→ **Quoted passage**:
++++

For credentials and connection strings that don't fit a built-in service in the catalog (a Stripe test key, an internal API token, a webhook URL), set the env vars directly on the sandbox.

Per-sandbox env vars

bash
agentry env set STRIPE_SECRET_KEY                # hidden prompt for the value
agentry env set STRIPE_WEBHOOK_SECRET            # another hidden prompt
agentry env set STRIPE_PUBLISHABLE_KEY pk_test_xxx

Omit the VALUE to be prompted with hidden input — that's the recommended way for anything secret-shaped so it stays out of shell history.

To set values on a specific sandbox other than the current pinned one:

bash
agentry env set STRIPE_SECRET_KEY --sandbox quill

The variable becomes available immediately to new processes started in the sandbox. Existing processes (a dev server already running) pick up the change when they restart.

Confirming what's set

bash
agentry env ls
agentry env ls --sandbox quill

Lists the env var names plus a length indicator. Values are not printed.

Deployment env

The same env carries through when you deploy from the sandbox — the deployment form pre-fills the Env tab with everything in the source sandbox. You can edit or override each value at deploy time and click Save and redeploy.

For values that should ONLY exist in production (real Stripe live keys, prod database creds), don't set them on the sandbox. Add them directly in the deployment's Env tab in the dashboard.

When you want this to be a real binding

The CLI's service bind command works against a fixed service catalog (see agentry service ls). If the same custom credentials show up in every project — for example a company-internal API token your apps all need — and you want them to land in every new sandbox automatically, the right approach today is:

  • A short shell script that runs agentry env set for each value, run once per new sandbox.

++++

→ **Provided data**:
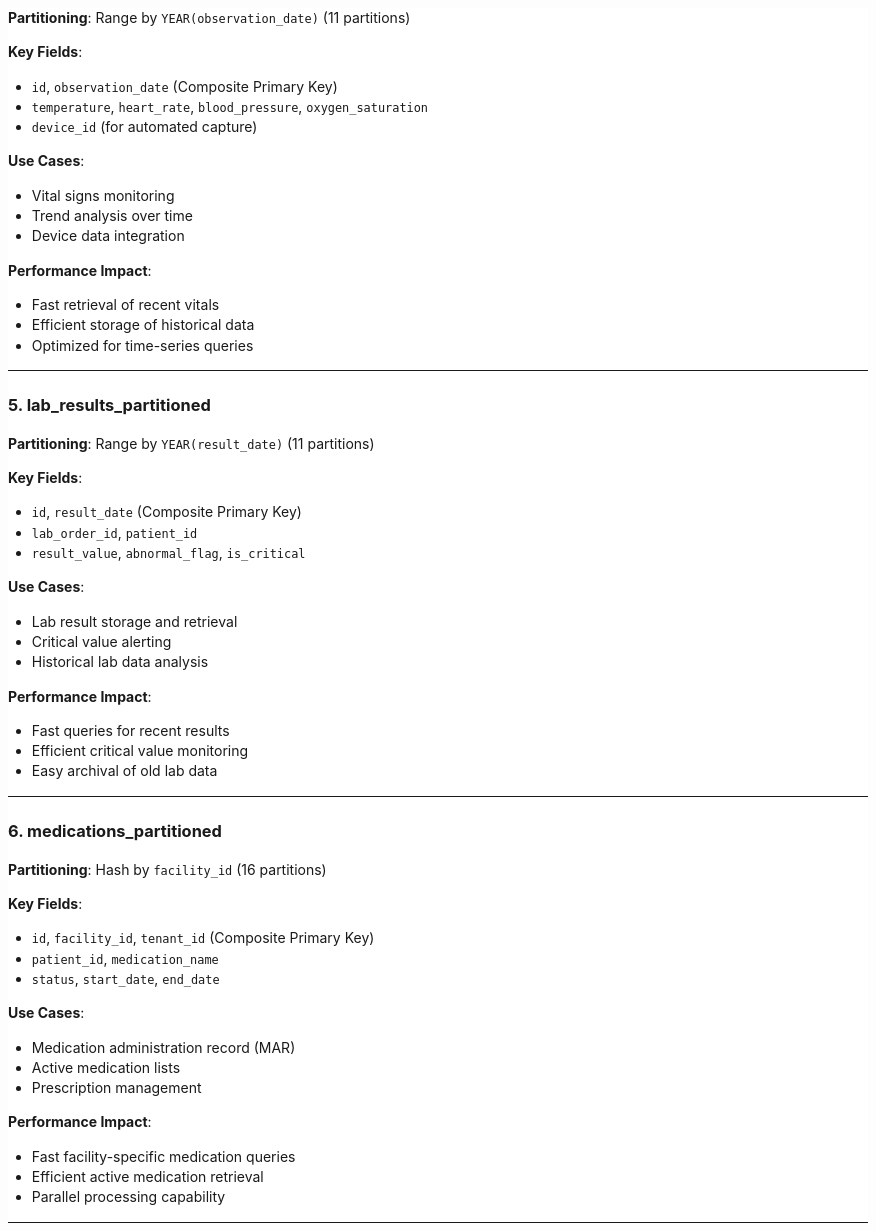 **Partitioning**: Range by `YEAR(observation_date)` (11 partitions)

**Key Fields**:
- `id`, `observation_date` (Composite Primary Key)
- `temperature`, `heart_rate`, `blood_pressure`, `oxygen_saturation`
- `device_id` (for automated capture)

**Use Cases**:
- Vital signs monitoring
- Trend analysis over time
- Device data integration

**Performance Impact**:
- Fast retrieval of recent vitals
- Efficient storage of historical data
- Optimized for time-series queries

---

### **5. lab_results_partitioned**

**Partitioning**: Range by `YEAR(result_date)` (11 partitions)

**Key Fields**:
- `id`, `result_date` (Composite Primary Key)
- `lab_order_id`, `patient_id`
- `result_value`, `abnormal_flag`, `is_critical`

**Use Cases**:
- Lab result storage and retrieval
- Critical value alerting
- Historical lab data analysis

**Performance Impact**:
- Fast queries for recent results
- Efficient critical value monitoring
- Easy archival of old lab data

---

### **6. medications_partitioned**

**Partitioning**: Hash by `facility_id` (16 partitions)

**Key Fields**:
- `id`, `facility_id`, `tenant_id` (Composite Primary Key)
- `patient_id`, `medication_name`
- `status`, `start_date`, `end_date`

**Use Cases**:
- Medication administration record (MAR)
- Active medication lists
- Prescription management

**Performance Impact**:
- Fast facility-specific medication queries
- Efficient active medication retrieval
- Parallel processing capability

---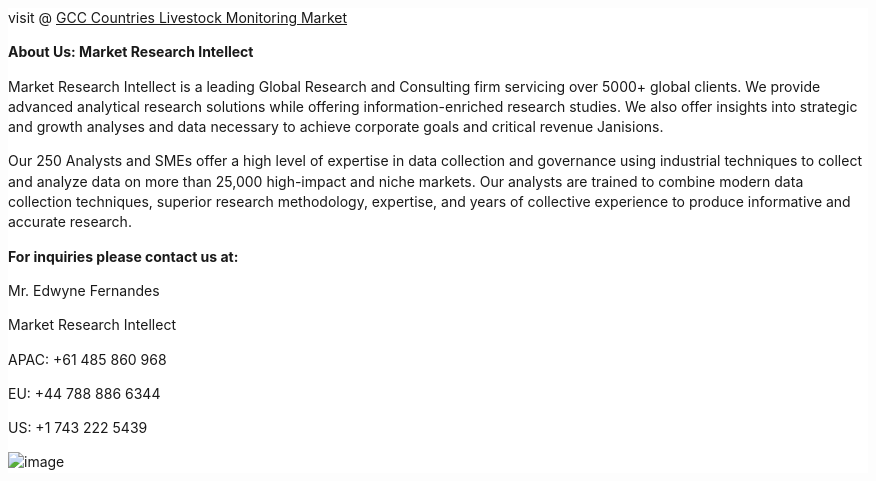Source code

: visit&nbsp;@</strong>&nbsp;</span><span class="font-[700]"><a href="https://www.marketresearchintellect.com/product/global-gcc-countries-livestock-monitoring-market/?utm_source=Linkedin&utm_medium=815" target="_blank" data-tracking-control-name="article-ssr-frontend-pulse_little-text-block" data-tracking-will-navigate="" data-test-link="">GCC Countries Livestock Monitoring Market</a></span></p><p><strong><span class="font-[700]">About Us: Market Research Intellect</span></strong></p><p><span class="">Market Research Intellect is a leading Global Research and Consulting firm servicing over 5000+ global clients. We provide advanced analytical research solutions while offering information-enriched research studies.&nbsp;</span>We also offer insights into strategic and growth analyses and data necessary to achieve corporate goals and critical revenue Janisions.</p><p><span class="">Our 250 Analysts and SMEs offer a high level of expertise in data collection and governance using industrial techniques to collect and analyze data on more than 25,000 high-impact and niche markets. Our analysts are trained to combine modern data collection techniques, superior research methodology, expertise, and years of collective experience to produce informative and accurate research.</span></p><p><strong>For inquiries please contact us at:</strong></p><p>Mr. Edwyne Fernandes</p><p>Market Research Intellect</p><p>APAC: +61 485 860 968</p><p>EU: +44 788 886 6344</p><p>US: +1 743 222 5439</p>
![image](https://github.com/user-attachments/assets/cda8a6d6-78d5-4a84-93e5-d32c0b9b487d)
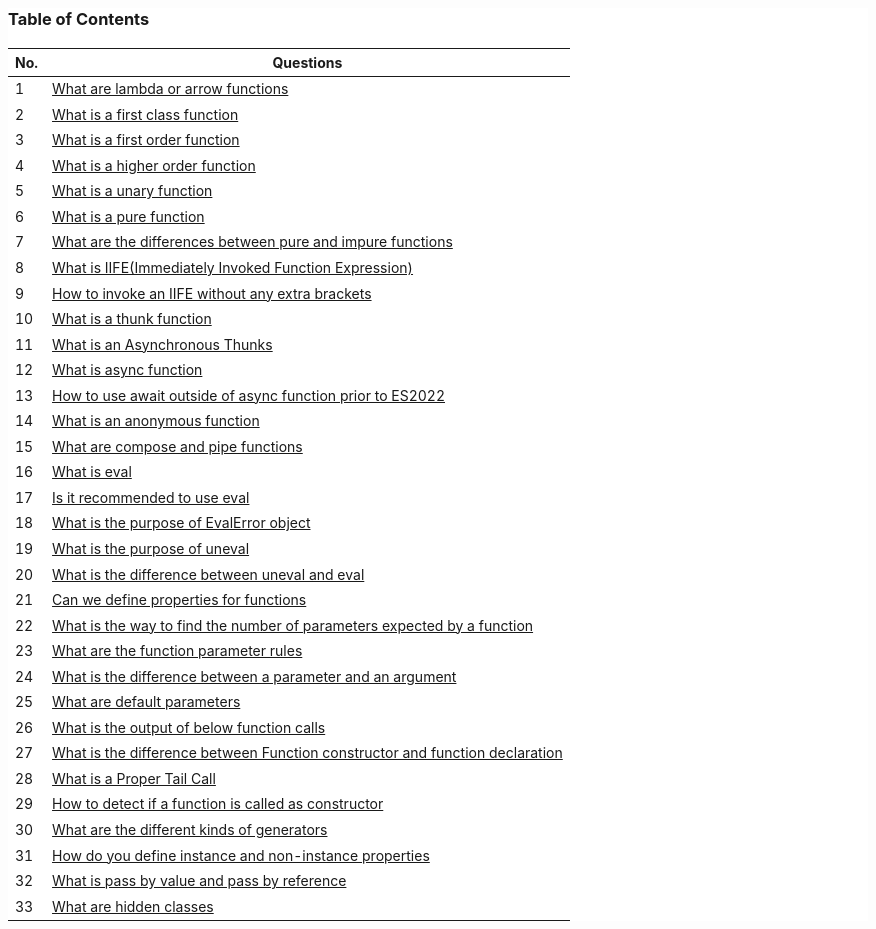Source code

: ### Table of Contents

| No. | Questions                                                                                                                                                     |
| --- | ------------------------------------------------------------------------------------------------------------------------------------------------------------- |
| 1   | [What are lambda or arrow functions](#What-are-lambda-or-arrow-functions)                                                                                     |
| 2   | [What is a first class function](#What-is-a-first-class-function)                                                                                             |
| 3   | [What is a first order function](#What-is-a-first-order-function)                                                                                             |
| 4   | [What is a higher order function](#What-is-a-higher-order-function)                                                                                           |
| 5   | [What is a unary function](#What-is-a-unary-function)                                                                                                         |
| 6   | [What is a pure function](#What-is-a-pure-function)                                                                                                           |
| 7   | [What are the differences between pure and impure functions](#What-are-the-differences-between-pure-and-impure-functions)                                     |
| 8   | [What is IIFE(Immediately Invoked Function Expression)](#What-is-IIFE(Immediately-Invoked-Function-Expression))                                               |
| 9   | [How to invoke an IIFE without any extra brackets](#How-to-invoke-an-IIFE-without-any-extra-brackets)                                                         |
| 10  | [What is a thunk function](#What-is-a-thunk-function)                                                                                                         |
| 11  | [What is an Asynchronous Thunks](#What-is-an-Asynchronous-Thunks)                                                                                             |
| 12  | [What is async function](#What-is-async-function)                                                                                                             |
| 13  | [How to use await outside of async function prior to ES2022](#How-to-use-await-outside-of-async-function-prior-to-ES2022)                                     |
| 14  | [What is an anonymous function](#What-is-an-anonymous-function)                                                                                               |
| 15  | [What are compose and pipe functions](#What-are-compose-and-pipe-functions)                                                                                   |
| 16  | [What is eval](#What-is-eval)                                                                                                                                 |
| 17  | [Is it recommended to use eval](#Is-it-recommended-to-use-eval)                                                                                               |
| 18  | [What is the purpose of EvalError object](#What-is-the-purpose-of-EvalError-object)                                                                           |
| 19  | [What is the purpose of uneval](#What-is-the-purpose-of-uneval)                                                                                               |
| 20  | [What is the difference between uneval and eval](#What-is-the-difference-between-uneval-and-eval)                                                             |
| 21  | [Can we define properties for functions](#Can-we-define-properties-for-functions)                                                                             |
| 22  | [What is the way to find the number of parameters expected by a function](#What-is-the-way-to-find-the-number-of-parameters-expected-by-a-function)           |
| 23  | [What are the function parameter rules](#What-are-the-function-parameter-rules)                                                                               |
| 24  | [What is the difference between a parameter and an argument](#What-is-the-difference-between-a-parameter-and-an-argument)                                     |
| 25  | [What are default parameters](#What-are-default-parameters)                                                                                                   |
| 26  | [What is the output of below function calls](#What-is-the-output-of-below-function-calls)                                                                     |
| 27  | [What is the difference between Function constructor and function declaration](#What-is-the-difference-between-Function-constructor-and-function-declaration) |
| 28  | [What is a Proper Tail Call](#What-is-a-Proper-Tail-Call)                                                                                                     |
| 29  | [How to detect if a function is called as constructor](#How-to-detect-if-a-function-is-called-as-constructor)                                                 |
| 30  | [What are the different kinds of generators](#What-are-the-different-kinds-of-generators)                                                                     |
| 31  | [How do you define instance and non-instance properties](#How-do-you-define-instance-and-non-instance-properties)                                             |
| 32  | [What is pass by value and pass by reference](#What-is-pass-by-value-and-pass-by-reference)                                                                   |
| 33  | [What are hidden classes](#What-are-hidden-classes)                                                                                                           |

++++

→ **Actions to take**:
a. List every environment variable name set in the first bash block of the passage on sandbox environment variables, the one under "Per-sandbox env vars".
b. Continue the passage on sandbox environment variables from its final bullet, keeping its style and commands.

→ **Written responses**:
a.
STRIPE_SECRET_KEY
STRIPE_WEBHOOK_SECRET
STRIPE_PUBLISHABLE_KEY

b.
  • Or set the vars in the deployment's Env tab when you ship.

First-class custom bindings are on the roadmap. Until then, per-sandbox env is the path.

Security

Env values set this way are stored encrypted at rest on the cluster and decrypted into the sandbox's process env at runtime. They appear via printenv from any shell inside the sandbox — same blast radius as any env-based secret. Treat your sandbox shell access accordingly.

Common patterns

Stripe test keys

bash
agentry env set STRIPE_SECRET_KEY                    # hidden prompt
agentry env set STRIPE_PUBLISHABLE_KEY pk_test_xxx
agentry env set STRIPE_WEBHOOK_SECRET                # hidden prompt

An internal API

bash
agentry env set ACME_API_URL https://api.acme.internal
agentry env set ACME_API_TOKEN                       # hidden prompt

A webhook target

bash
agentry env set SLACK_WEBHOOK_URL                    # hidden prompt

Telling the agent

The agent doesn't automatically discover ad-hoc env vars set this way — they aren't in sandbox_create's bindings response, which lists catalog services only. Name them in your prompt so the AI knows to read them:

Use STRIPE_SECRET_KEY and STRIPE_WEBHOOK_SECRET from env for Stripe — they're already set, don't ask for them.